Number of Participants Who Received Stereotactic Body Radiotherapy(SBRT) With Simultaneous Integrated Boost (SIB) Without Greater Than Grade 3 GU/GI Toxicities.	1month

Secondary Outcome Measures

Name	Time	Method
Expanded Prostate Cancer Index Composite (EPIC) Quality of Life Questionnaires Will be Assessed in Patients.	baseline, 3-6 months post treatment start	Health-related quality of life (HRQOL) measured using the Expanded Prostate Cancer Index Composite (EPIC) short-form questionnaire. The Expanded Prostate Cancer Index Composite (EPIC) is a comprehensive instrument designed to evaluate patient function and bother after prostate cancer treatment. Scores range from 0 to 100, lower scores indicate worse outcomes and higher EPIC scores represent better outcomes.
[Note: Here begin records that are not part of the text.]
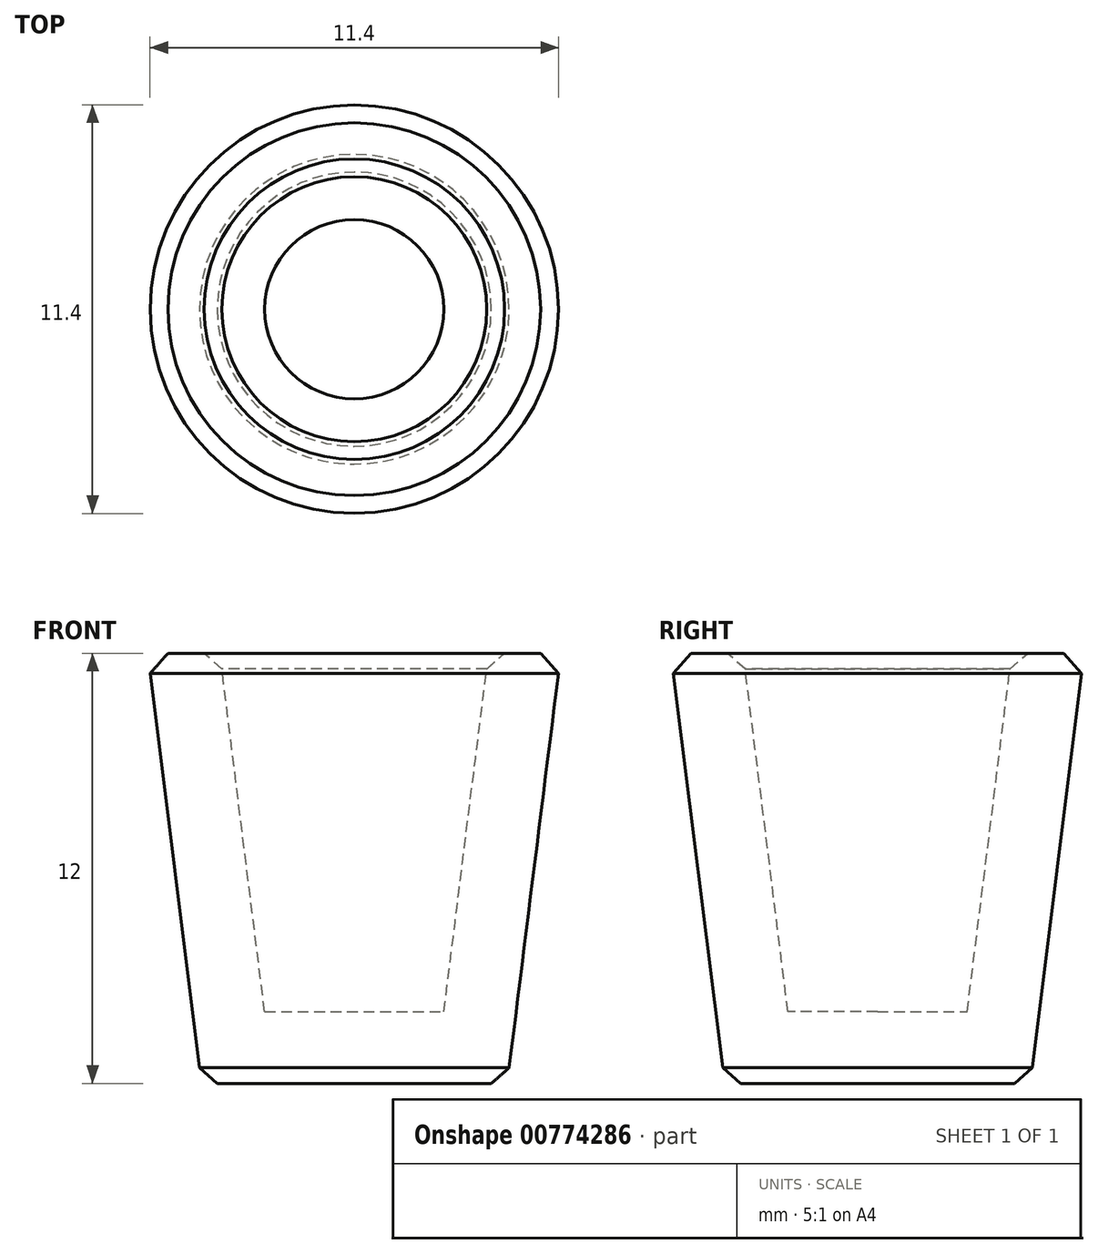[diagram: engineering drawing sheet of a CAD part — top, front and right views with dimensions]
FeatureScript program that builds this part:
annotation { "Feature Type Name" : "Feature", "Feature Type Description" : "" }
export const myFeature = defineFeature(function(context is Context, id is Id, definition is map)
    precondition{}
    {
        {
            var Q0;
            Q0=qCreatedBy(makeId("Front.planeOp"),FACE);
            var sketch = newSketch(context, id + "F0", { "sketchPlane" : qUnion([Q0])});
            skLineSegment(sketch, "E0", {"start": v(0, 0) * mm, "end": v(2.5, 0) * mm});
            skLineSegment(sketch, "E1", {"start": v(3.75, 10) * mm, "end": v(2.5, 0) * mm});
            skLineSegment(sketch, "E2.0", {"start": v(0, -2) * mm, "end": v(4.27, -2) * mm});
            skLineSegment(sketch, "E2.1", {"start": v(5.77, 10) * mm, "end": v(4.27, -2) * mm});
            skLineSegment(sketch, "E3", {"start": v(0, -2) * mm, "end": v(0, 0) * mm});
            skLineSegment(sketch, "E4", {"start": v(3.75, 10) * mm, "end": v(5.77, 10) * mm});
            skSolve(sketch);
        }
        {
            var Q0;
            Q0 = qSketchRegion(id + "F0", true);
            var Q1;
            Q1=sQuery(id+"F0.wireOp",EDGE,"E3");
            revolve(context, id + "F1", {"surfaceOperationType" : NewSurfaceOperationType.NEW, "entities" : qUnion([Q0]), "axis" : qUnion([Q1]), "revolveType" : RevolveType.FULL});
        }
        {
            var Q0;
            Q0=makeQuery(id+"F1.opRevolve","SWEPT_EDGE",EDGE,{"disambiguationData":[OSD([sQuery(id+"F0.wireOp",EDGE,"E2.0"),sQuery(id+"F0.wireOp",EDGE,"E2.1")])]});
            var Q1;
            Q1=makeQuery(id+"F1.opRevolve","SWEPT_EDGE",EDGE,{"disambiguationData":[OSD([sQuery(id+"F0.wireOp",EDGE,"E1"),sQuery(id+"F0.wireOp",EDGE,"E4")])]});
            var Q2;
            Q2=makeQuery(id+"F1.opRevolve","SWEPT_EDGE",EDGE,{"disambiguationData":[OSD([sQuery(id+"F0.wireOp",EDGE,"E2.1"),sQuery(id+"F0.wireOp",EDGE,"E4")])]});
            chamfer(context, id + "F2", {"entities" : qUnion([Q0, Q1, Q2]), "width" : .5 * mm, "tangentPropagation" : true});
        }
    });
American Urological Association (AUA) Questionnaire Will be Assessed.	baseline, 3-6 months post treatment start	Health-related quality of life (HRQOL) measured using the AUA assessment will occur at baseline, and at first follow up. The American Urological Association (AUA) has developed the following questionnaire to help men determine how bothersome their urinary symptoms are and to check how effective their treatment is. 0-7 is mild, 8-19 is moderate and 20-35 is severe.